* [Problema curto 1] Escreva, tal como aparecem, as linhas da listagem entre a que contém "genus: Plectronia" e a que contém "locality: Lenoir.", inclusive.

* [Texto fornecido]
::::::
Roger Ebert disse que “2001: Odisseia no Espaço” lhe provocou arrepios e que nenhum crítico de cinema deveria alguma vez proferir afirmação tão pirosa. A obra-prima de Stanley Kubrick prestou-se a inúmeras leituras e, ainda hoje, o seu significado é uma incógnita para os que não deixam de fazer perguntas. Entre as poucas certezas, uma resistiu a estes 51 anos: foi aqui que se fundou a era moderna da ficção científica no cinema. Foi aqui que o espectador passou a sonhar com o que está para lá do visível e com o que é possível nessa grande odisseia das viagens espaciais. Conseguir fazê-lo no ano de 1968 é mais do que suficiente para provocar arrepios.
Estranhamos os primeiros segundos do filme, em que o som começa a despontar baixinho, e achamos que o ecrã a preto é problema da projeção. Mas “Also sprach Zarathustra”, de Richard Strauss, começa a ganhar força no auditório e um eclipse lunar revela-se diante dos nossos olhos. Os créditos inscrevem no espaço o título “2001: Odisseia no Espaço”. E chegam os tais arrepios, com poucos minutos de filme a justificarem a escolha monumental de ver e escrever sobre uma das maiores obras do cinema e, ao mesmo tempo, uma das suas maiores incógnitas.
Vamos à história – e já que tudo é uma incógnita aqui, ponham-se de parte as teorias (inclusivamente as de conspiração), para uma leitura simples e mergulhada em espanto. Diz-se que o protagonista de “2001: Odisseia no Espaço” é o astronauta que sobrevive à expedição, Dr. David Bowman (Keir Dullea). Só que os astronautas – a raça humana – só nos aparecem passado um bom bocado de fita.
::::::
* [Dados do exercício]
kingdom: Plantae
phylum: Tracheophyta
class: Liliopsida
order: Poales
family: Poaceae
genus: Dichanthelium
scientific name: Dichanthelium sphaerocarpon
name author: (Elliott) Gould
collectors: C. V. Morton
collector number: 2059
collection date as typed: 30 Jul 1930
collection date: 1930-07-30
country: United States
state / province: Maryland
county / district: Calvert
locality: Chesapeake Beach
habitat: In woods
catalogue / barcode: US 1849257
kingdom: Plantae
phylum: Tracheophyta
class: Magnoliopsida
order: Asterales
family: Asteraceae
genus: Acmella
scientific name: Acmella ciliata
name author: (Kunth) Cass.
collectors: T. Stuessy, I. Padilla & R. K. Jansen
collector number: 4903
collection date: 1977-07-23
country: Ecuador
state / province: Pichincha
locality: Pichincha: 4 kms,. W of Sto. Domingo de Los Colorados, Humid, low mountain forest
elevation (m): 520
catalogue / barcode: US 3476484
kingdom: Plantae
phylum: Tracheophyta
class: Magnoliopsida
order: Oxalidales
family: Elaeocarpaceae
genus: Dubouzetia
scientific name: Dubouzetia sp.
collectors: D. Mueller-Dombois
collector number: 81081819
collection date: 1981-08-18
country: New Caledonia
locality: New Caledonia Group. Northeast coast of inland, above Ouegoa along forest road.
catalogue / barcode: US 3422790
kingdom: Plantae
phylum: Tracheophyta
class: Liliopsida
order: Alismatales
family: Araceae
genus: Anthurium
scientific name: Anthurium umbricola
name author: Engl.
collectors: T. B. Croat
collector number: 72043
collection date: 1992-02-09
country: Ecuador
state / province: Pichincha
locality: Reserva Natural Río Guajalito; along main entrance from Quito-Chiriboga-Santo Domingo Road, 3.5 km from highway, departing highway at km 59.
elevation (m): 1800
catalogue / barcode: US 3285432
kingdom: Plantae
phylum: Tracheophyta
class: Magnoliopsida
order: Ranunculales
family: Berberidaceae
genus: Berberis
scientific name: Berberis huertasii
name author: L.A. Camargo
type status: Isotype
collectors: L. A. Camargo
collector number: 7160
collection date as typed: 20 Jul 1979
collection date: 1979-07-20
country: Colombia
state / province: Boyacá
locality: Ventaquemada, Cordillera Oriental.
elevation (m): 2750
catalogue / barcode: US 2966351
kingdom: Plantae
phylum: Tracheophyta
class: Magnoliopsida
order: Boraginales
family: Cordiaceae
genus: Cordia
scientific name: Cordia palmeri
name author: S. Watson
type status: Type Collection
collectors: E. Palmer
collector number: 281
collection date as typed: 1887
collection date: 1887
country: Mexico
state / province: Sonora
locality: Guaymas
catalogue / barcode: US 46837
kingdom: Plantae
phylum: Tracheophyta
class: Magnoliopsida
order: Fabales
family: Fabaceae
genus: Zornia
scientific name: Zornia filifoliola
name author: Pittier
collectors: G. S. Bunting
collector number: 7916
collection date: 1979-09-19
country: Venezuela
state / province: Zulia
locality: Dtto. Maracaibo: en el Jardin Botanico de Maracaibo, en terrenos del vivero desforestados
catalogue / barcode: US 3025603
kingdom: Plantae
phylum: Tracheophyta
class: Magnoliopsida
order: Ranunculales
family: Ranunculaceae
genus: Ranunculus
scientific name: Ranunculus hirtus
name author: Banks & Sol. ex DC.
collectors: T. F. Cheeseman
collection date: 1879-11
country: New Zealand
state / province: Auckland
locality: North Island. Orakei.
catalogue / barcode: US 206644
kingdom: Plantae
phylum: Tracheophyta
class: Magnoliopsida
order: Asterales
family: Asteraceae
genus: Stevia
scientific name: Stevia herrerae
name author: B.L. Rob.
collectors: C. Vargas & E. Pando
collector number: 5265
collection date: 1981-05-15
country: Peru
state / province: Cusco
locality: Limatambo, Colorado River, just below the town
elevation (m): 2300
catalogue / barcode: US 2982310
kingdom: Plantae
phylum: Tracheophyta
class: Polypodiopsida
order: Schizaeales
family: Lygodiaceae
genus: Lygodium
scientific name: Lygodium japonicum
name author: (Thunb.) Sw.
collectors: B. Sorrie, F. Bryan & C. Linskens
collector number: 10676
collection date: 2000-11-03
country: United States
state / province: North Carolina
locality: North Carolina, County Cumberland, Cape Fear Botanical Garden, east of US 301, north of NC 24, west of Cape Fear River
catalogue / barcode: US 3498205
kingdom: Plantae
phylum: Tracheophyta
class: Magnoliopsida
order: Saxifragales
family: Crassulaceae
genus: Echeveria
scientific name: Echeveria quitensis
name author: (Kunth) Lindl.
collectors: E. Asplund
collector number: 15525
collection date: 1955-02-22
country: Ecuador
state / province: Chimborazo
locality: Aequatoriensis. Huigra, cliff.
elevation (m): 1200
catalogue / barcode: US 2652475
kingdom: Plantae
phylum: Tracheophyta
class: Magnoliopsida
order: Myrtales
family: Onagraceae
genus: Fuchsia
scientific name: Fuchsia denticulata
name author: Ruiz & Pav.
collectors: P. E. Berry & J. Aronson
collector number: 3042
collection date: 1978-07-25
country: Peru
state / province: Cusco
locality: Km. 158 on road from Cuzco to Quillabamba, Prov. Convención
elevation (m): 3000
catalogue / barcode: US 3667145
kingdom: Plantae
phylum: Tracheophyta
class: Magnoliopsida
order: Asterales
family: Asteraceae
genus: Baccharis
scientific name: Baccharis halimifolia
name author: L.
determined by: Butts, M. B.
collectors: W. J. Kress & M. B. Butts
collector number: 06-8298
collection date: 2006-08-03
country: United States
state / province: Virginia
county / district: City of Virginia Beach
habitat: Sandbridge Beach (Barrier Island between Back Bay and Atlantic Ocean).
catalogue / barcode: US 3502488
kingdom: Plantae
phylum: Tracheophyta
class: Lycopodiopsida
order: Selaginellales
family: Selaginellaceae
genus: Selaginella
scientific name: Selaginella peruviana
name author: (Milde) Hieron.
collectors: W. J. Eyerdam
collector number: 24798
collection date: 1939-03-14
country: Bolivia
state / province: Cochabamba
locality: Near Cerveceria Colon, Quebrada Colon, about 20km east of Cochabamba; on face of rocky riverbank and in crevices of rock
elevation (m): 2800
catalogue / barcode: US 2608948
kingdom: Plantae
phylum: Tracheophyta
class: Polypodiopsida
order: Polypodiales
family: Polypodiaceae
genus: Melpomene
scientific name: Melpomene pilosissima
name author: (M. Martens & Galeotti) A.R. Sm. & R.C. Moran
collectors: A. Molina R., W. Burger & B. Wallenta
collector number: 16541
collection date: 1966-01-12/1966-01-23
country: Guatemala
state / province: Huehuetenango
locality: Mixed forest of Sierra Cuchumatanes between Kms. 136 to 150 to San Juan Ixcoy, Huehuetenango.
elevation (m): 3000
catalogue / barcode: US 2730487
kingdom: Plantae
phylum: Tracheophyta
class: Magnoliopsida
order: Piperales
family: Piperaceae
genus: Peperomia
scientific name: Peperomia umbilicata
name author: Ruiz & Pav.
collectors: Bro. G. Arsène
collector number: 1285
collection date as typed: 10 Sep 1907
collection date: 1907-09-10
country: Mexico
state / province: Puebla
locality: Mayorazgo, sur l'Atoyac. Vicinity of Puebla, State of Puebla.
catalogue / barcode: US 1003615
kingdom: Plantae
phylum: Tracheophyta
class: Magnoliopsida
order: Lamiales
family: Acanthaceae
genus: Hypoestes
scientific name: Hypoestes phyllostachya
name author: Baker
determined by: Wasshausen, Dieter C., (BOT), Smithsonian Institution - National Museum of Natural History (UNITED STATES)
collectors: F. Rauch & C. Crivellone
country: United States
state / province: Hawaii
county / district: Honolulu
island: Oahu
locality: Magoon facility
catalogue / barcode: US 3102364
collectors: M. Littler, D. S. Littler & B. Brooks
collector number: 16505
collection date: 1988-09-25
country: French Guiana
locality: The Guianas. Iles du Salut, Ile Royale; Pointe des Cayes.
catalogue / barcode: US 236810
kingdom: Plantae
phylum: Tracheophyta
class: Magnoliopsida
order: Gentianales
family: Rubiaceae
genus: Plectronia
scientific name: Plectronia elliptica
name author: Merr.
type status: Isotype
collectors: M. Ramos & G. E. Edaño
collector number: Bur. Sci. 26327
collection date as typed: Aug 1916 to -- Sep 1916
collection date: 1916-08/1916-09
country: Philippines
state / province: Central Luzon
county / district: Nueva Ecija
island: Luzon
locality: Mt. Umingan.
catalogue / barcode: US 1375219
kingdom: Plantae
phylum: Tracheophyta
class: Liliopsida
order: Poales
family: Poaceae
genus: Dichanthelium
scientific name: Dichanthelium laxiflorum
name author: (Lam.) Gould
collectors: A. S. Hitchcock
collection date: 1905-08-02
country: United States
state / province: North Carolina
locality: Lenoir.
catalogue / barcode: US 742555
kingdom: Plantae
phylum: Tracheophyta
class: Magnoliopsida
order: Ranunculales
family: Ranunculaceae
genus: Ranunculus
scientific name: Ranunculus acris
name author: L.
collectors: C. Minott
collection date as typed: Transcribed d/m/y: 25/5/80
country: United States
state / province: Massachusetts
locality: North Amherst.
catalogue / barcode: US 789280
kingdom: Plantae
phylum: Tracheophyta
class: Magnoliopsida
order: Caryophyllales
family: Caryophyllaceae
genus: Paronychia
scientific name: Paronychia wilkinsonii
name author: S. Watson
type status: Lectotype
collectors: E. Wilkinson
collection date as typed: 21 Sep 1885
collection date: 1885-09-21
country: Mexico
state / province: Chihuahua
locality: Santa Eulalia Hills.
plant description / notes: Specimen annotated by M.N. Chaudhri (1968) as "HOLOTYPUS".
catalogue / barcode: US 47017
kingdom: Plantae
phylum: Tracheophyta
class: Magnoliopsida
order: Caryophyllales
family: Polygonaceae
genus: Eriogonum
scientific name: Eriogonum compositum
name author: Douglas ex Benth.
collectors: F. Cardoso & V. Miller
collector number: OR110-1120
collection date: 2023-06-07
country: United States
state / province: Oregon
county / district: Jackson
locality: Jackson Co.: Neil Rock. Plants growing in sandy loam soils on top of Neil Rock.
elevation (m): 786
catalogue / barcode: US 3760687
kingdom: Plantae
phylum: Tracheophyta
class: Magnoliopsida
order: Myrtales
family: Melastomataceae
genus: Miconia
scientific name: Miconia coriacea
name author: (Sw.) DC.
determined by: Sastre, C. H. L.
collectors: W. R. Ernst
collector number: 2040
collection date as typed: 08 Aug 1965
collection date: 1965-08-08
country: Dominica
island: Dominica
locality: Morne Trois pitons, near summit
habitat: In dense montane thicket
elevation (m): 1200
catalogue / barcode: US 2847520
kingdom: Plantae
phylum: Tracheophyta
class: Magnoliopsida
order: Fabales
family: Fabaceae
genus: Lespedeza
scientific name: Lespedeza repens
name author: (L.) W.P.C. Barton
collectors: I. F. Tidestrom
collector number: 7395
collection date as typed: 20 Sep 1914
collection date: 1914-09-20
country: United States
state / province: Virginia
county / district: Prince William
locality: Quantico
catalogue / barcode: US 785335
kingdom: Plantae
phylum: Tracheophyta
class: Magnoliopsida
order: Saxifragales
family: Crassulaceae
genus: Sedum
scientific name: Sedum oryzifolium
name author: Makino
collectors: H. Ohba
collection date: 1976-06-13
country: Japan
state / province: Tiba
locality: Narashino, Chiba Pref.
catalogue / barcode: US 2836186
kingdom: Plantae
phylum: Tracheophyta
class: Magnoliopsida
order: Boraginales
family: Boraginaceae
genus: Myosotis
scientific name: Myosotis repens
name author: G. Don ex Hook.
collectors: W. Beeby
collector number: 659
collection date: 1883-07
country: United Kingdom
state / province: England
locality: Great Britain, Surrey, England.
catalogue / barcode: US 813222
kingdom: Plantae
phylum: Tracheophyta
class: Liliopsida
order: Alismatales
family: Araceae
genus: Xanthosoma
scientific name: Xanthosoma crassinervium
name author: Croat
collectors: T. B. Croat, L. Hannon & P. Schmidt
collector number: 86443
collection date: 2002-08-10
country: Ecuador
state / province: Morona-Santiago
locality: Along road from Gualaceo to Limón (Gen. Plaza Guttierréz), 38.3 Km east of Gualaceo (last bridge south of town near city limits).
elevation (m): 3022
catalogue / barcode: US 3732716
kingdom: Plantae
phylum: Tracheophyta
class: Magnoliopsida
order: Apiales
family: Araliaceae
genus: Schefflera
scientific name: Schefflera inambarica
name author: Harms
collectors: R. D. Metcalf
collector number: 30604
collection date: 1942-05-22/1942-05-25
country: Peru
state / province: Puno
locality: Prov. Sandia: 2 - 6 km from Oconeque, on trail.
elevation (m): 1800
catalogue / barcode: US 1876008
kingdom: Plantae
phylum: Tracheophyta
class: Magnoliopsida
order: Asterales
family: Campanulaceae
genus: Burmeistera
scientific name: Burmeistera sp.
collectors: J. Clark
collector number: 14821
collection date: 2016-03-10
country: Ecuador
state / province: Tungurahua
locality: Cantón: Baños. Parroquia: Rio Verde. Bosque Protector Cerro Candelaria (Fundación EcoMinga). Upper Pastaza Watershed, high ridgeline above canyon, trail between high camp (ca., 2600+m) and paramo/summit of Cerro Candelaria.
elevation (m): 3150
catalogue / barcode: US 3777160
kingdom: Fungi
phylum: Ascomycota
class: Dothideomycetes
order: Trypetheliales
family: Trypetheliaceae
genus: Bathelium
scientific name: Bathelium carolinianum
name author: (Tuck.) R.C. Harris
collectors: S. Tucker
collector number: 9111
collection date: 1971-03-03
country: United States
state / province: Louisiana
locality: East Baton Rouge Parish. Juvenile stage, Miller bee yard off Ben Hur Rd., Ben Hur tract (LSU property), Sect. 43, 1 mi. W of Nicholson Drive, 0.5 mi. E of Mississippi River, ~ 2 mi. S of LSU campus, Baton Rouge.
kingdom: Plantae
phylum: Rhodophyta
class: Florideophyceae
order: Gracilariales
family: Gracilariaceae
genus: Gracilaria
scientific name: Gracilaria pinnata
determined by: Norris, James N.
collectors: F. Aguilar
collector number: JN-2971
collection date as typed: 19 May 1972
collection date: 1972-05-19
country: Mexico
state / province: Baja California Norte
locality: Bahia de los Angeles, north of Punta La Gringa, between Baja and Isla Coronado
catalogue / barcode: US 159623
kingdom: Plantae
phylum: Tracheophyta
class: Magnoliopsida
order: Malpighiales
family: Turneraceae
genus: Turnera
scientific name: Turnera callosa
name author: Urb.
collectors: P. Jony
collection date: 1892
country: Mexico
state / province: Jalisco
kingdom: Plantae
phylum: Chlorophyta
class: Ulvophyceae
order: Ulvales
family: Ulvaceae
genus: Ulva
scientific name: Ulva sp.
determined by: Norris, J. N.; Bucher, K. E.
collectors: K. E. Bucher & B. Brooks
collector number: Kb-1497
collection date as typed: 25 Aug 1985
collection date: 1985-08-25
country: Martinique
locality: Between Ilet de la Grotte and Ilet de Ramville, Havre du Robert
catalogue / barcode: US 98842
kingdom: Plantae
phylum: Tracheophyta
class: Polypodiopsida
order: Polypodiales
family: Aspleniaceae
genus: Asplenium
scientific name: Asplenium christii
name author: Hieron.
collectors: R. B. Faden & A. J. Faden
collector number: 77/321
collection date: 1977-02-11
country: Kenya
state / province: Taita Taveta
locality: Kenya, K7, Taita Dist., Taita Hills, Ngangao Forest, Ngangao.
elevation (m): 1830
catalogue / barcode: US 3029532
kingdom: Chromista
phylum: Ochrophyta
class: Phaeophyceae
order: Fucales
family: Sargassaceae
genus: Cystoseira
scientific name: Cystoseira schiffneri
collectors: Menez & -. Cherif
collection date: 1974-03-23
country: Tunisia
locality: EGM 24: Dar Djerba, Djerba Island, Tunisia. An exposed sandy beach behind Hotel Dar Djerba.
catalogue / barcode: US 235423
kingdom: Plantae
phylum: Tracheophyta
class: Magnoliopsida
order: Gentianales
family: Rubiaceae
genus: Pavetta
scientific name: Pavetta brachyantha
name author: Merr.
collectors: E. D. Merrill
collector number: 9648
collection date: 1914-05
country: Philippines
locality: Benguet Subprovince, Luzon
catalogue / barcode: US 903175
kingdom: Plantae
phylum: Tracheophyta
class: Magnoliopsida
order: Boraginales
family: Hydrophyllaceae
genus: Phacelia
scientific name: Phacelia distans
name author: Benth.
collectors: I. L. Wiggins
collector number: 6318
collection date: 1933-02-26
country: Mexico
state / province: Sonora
::::::
* [Problema curto 2] Devolva sem alterações o trecho da crítica ao filme entre "Roger Ebert disse" e "para provocar arrepios.", inclusive.

* [Resposta da tarefa 1]
genus: Plectronia
scientific name: Plectronia elliptica
name author: Merr.
type status: Isotype
collectors: M. Ramos & G. E. Edaño
collector number: Bur. Sci. 26327
collection date as typed: Aug 1916 to -- Sep 1916
collection date: 1916-08/1916-09
country: Philippines
state / province: Central Luzon
county / district: Nueva Ecija
island: Luzon
locality: Mt. Umingan.
catalogue / barcode: US 1375219
kingdom: Plantae
phylum: Tracheophyta
class: Liliopsida
order: Poales
family: Poaceae
genus: Dichanthelium
scientific name: Dichanthelium laxiflorum
name author: (Lam.) Gould
collectors: A. S. Hitchcock
collection date: 1905-08-02
country: United States
state / province: North Carolina
locality: Lenoir.

* [Resposta da tarefa 2]
Roger Ebert disse que “2001: Odisseia no Espaço” lhe provocou arrepios e que nenhum crítico de cinema deveria alguma vez proferir afirmação tão pirosa. A obra-prima de Stanley Kubrick prestou-se a inúmeras leituras e, ainda hoje, o seu significado é uma incógnita para os que não deixam de fazer perguntas. Entre as poucas certezas, uma resistiu a estes 51 anos: foi aqui que se fundou a era moderna da ficção científica no cinema. Foi aqui que o espectador passou a sonhar com o que está para lá do visível e com o que é possível nessa grande odisseia das viagens espaciais. Conseguir fazê-lo no ano de 1968 é mais do que suficiente para provocar arrepios.